**Work request**: Only the number is needed: how many lines of the entries below contain the word "center".

**Information**:

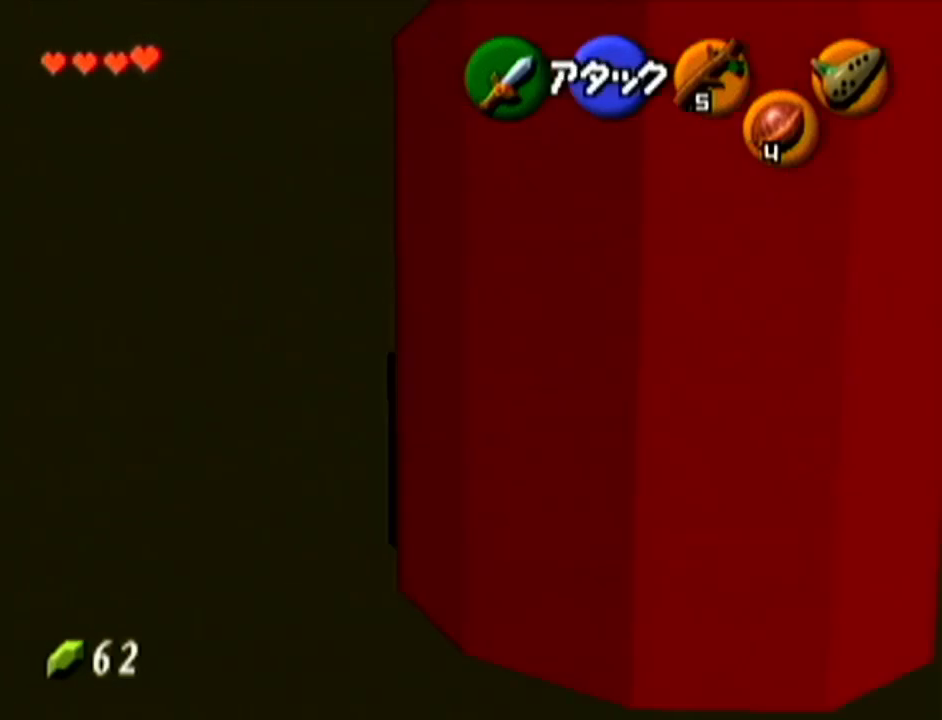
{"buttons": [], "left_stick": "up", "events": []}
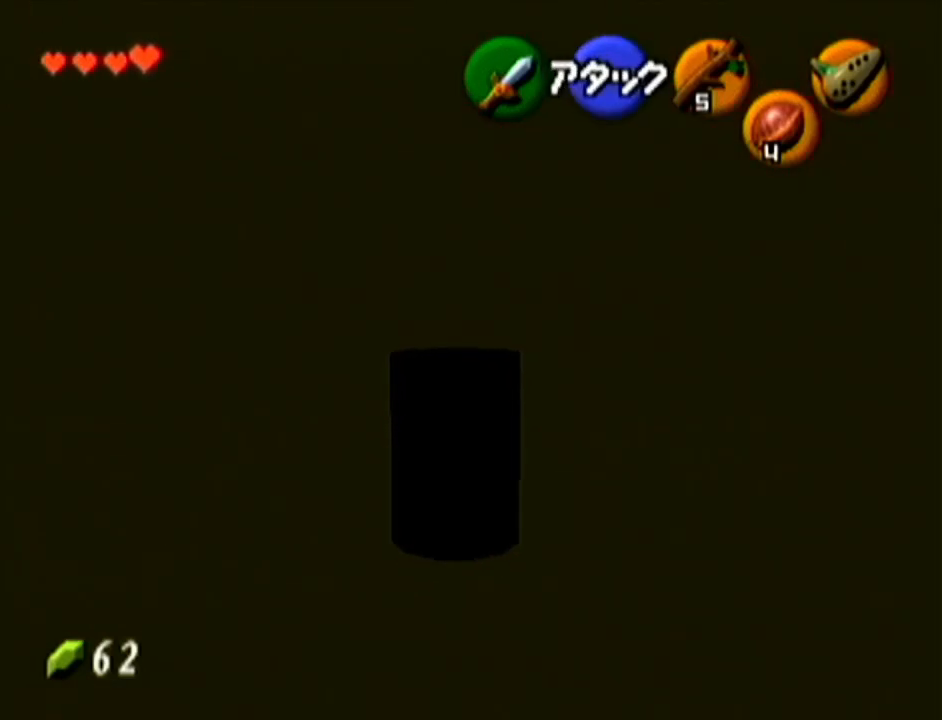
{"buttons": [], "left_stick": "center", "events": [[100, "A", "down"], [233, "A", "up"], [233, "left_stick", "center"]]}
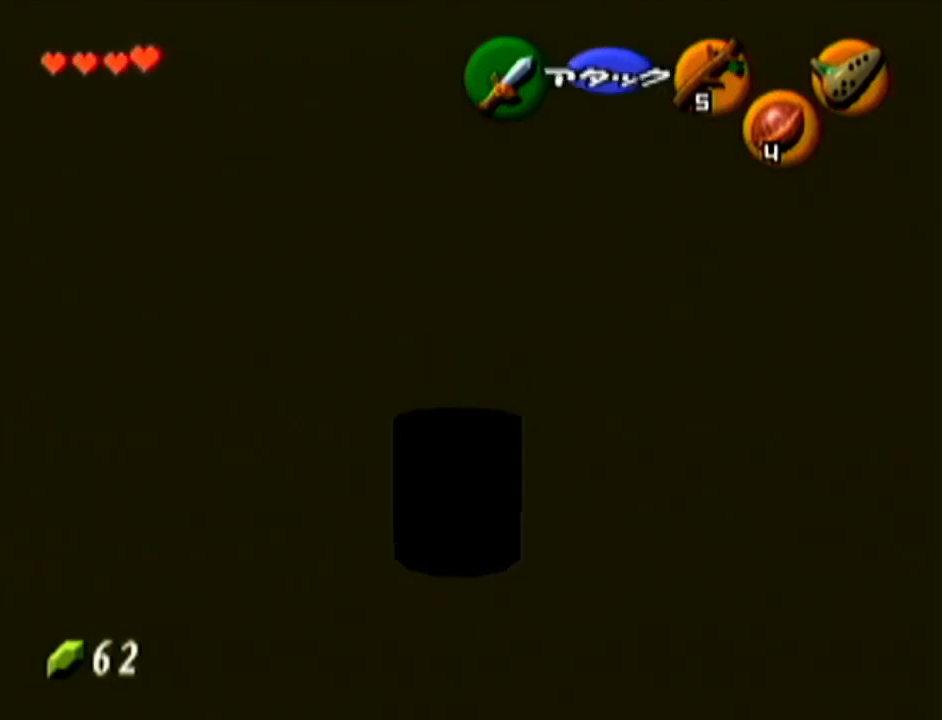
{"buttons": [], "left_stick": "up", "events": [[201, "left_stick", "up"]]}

* * *

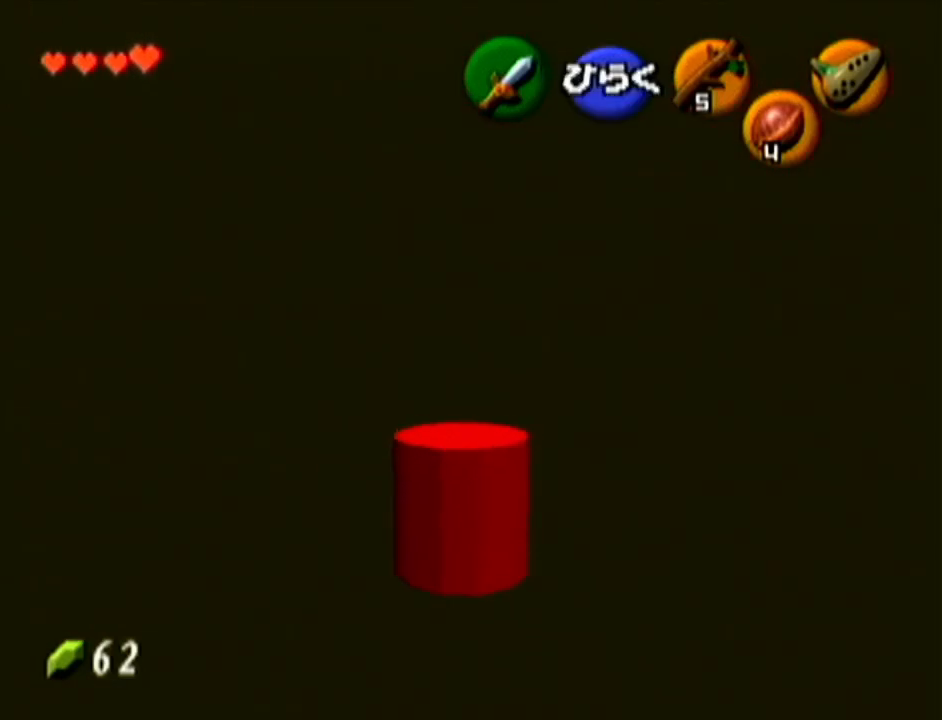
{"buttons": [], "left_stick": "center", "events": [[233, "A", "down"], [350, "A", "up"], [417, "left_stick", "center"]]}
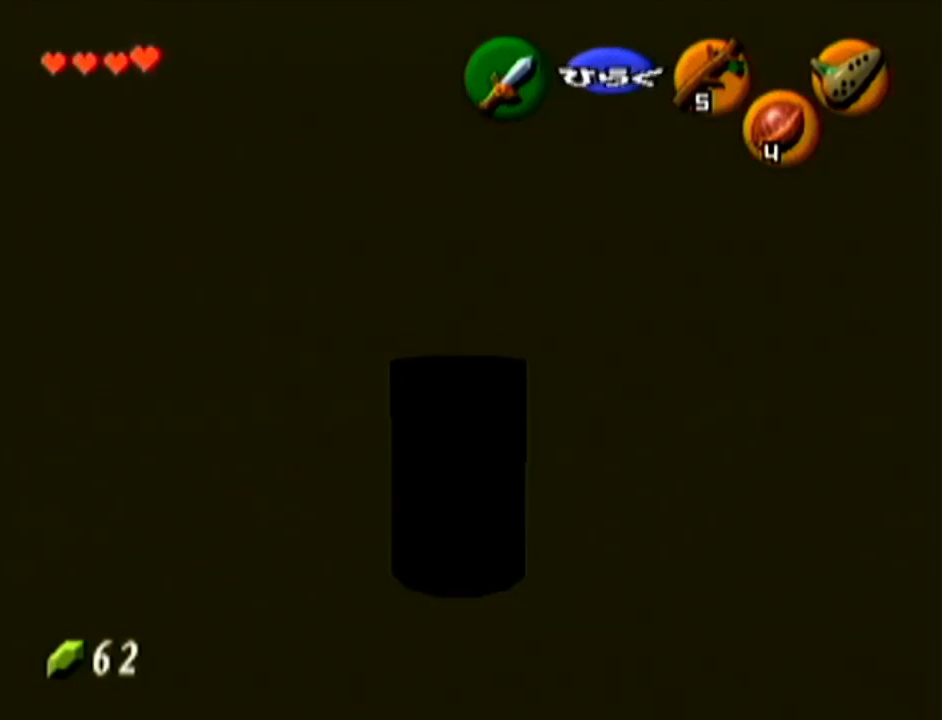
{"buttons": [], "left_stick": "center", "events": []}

**Output below**: 3